Payward Raises $5M From Hummingbird To Fund Kraken Bitcoin Exchange

The implosion of Mt. Gox is just every other Bitcoin exchange’s gain.

Payward, which runs the alt-coin exchange Kraken, said it just raised a $5 million Series A round. Hummingbird Ventures, which is based out of Europe, led the round. Other angels included Trace Meyer and SecondMarket founder Barry Silbert.

Kraken is a platform that serves bitcoin along with a number of other currencies like Litecoin, Namecoin, Ven and Ripple.

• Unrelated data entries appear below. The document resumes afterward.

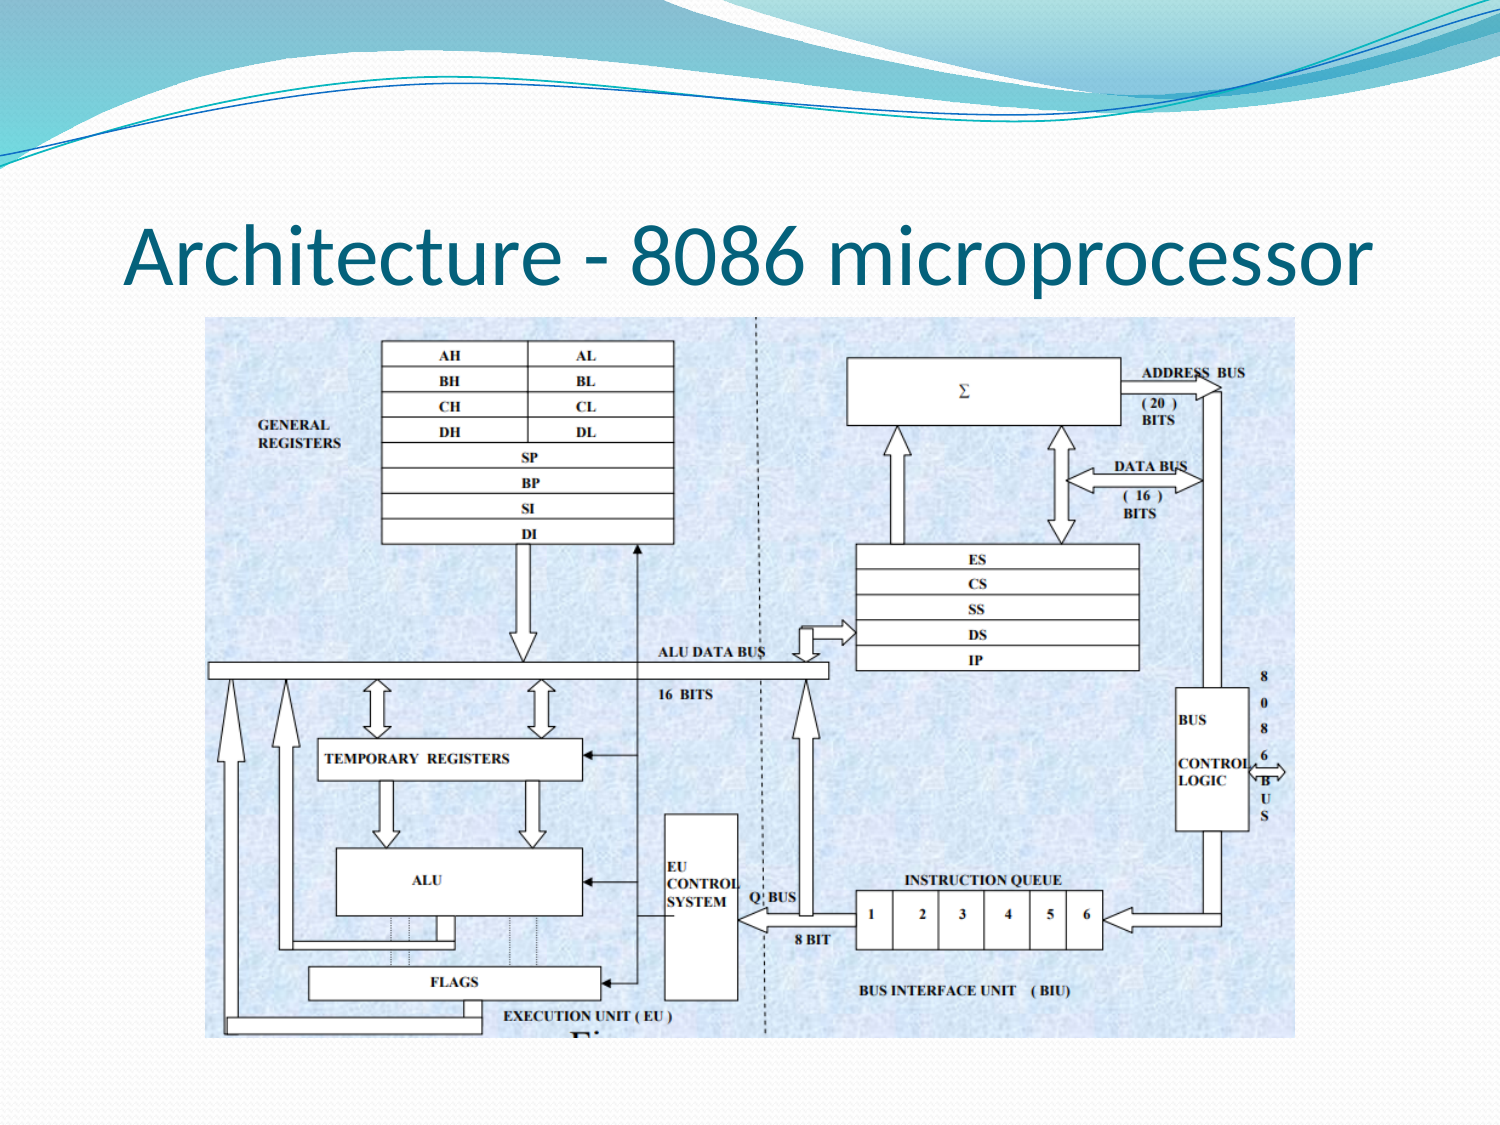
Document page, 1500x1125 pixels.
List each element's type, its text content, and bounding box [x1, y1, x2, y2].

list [204, 317, 1296, 1038]
title Architecture - 8086 microprocessor [75, 115, 1425, 303]
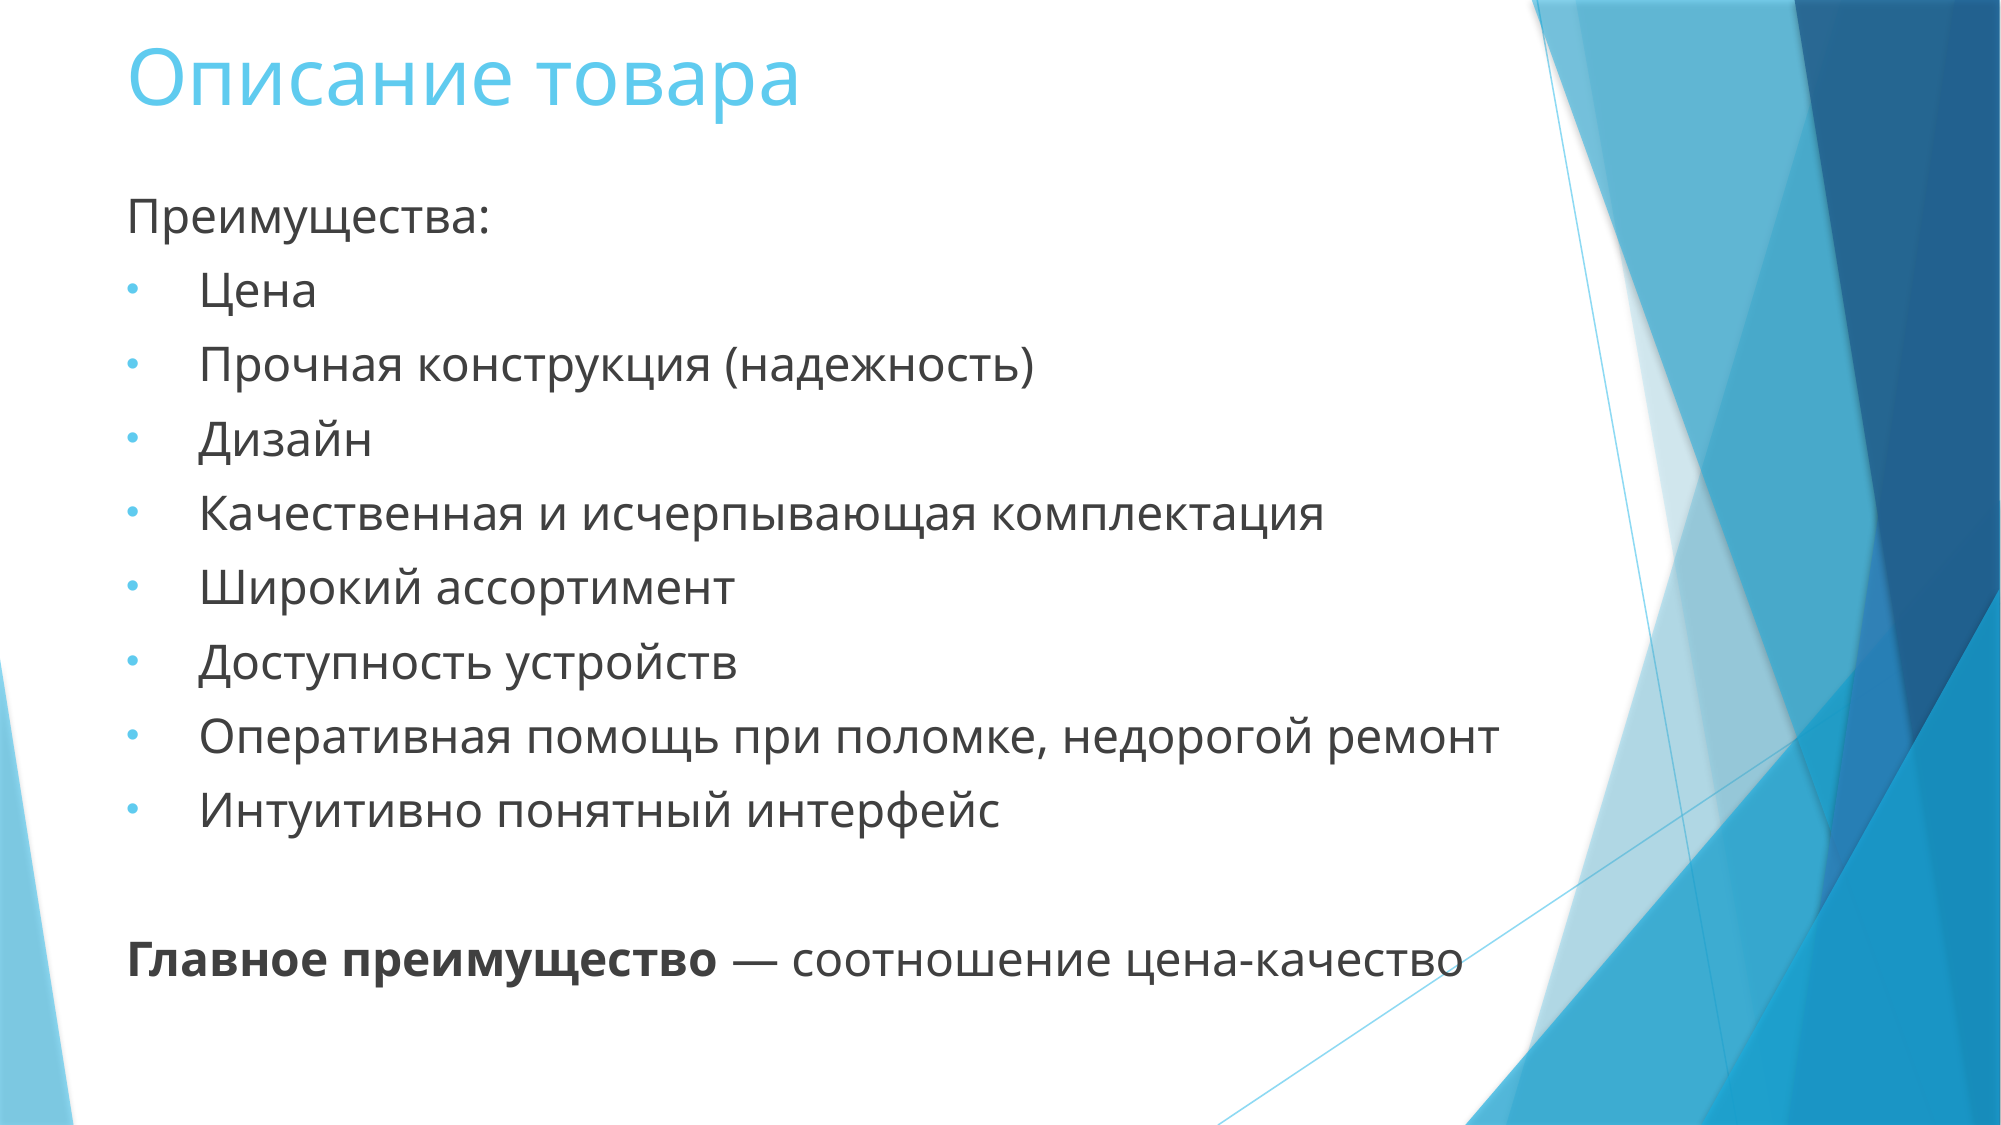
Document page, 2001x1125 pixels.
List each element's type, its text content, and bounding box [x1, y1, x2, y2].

list Преимущества: Цена Прочная конструкция (надежность) Дизайн Качественная и исчерпывающая комплектация Широкий ассортимент Доступность устройств Оперативная помощь при поломке, недорогой ремонт Интуитивно понятный интерфейс Главное преимущество — соотношение цена-качество [111, 147, 1522, 1025]
title Описание товара [111, 18, 1522, 129]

It’s one of the top 10 Bitcoin exchanges by volume, but there are other larger ones that serve multiple currencies like BTC-e, which appears to be based out of Eastern Europe.

Kraken’s platform supports margin trading, advanced ordering, fast deposits and withdrawals through a partnership with German online bank Fidor Bank. The company’s new funding round will go toward legal compliance and ensuring the security of the site.

“It’ll be mostly legal bills,” joked CEO Jesse Powell, who said most of the funding will actually go toward acquiring money transmitter licenses. The company now has 25 employees and there are plans to hire many more.

The company said that while the U.S. is the largest Bitcoin market, most Bitcoin liquidity is held elsewhere in part because of the lack of regulatory clarity and because major bank partners are hesitant to partner with or support Bitcoin-related companies. Other U.S.-based venture-backed Bitcoin companies like Coinbase and Bitpay have U.S. bank partners.

Kraken and other platforms like the Slovenian exchange Bitstamp and the U.S.-based Bitcoin wallet and payment processor Coinbase have stepped up to take some of the transaction activity that Mt.Gox once shouldered when it was the biggest exchange by volume in the world. Kraken was one of several bitcoin startups that banded together in a joint statement condemning Mt.Gox’s management before it filed for bankruptcy amid several hundred millions of dollars of losses.

For awhile through and after Gox’s troubles, Kraken was seeing double their normal user sign-up volume. But Gox was very problematic in other ways.

“Everyone in the space ultimately lost, and for the discussing that we were having with banks, it was hard,” Powell said.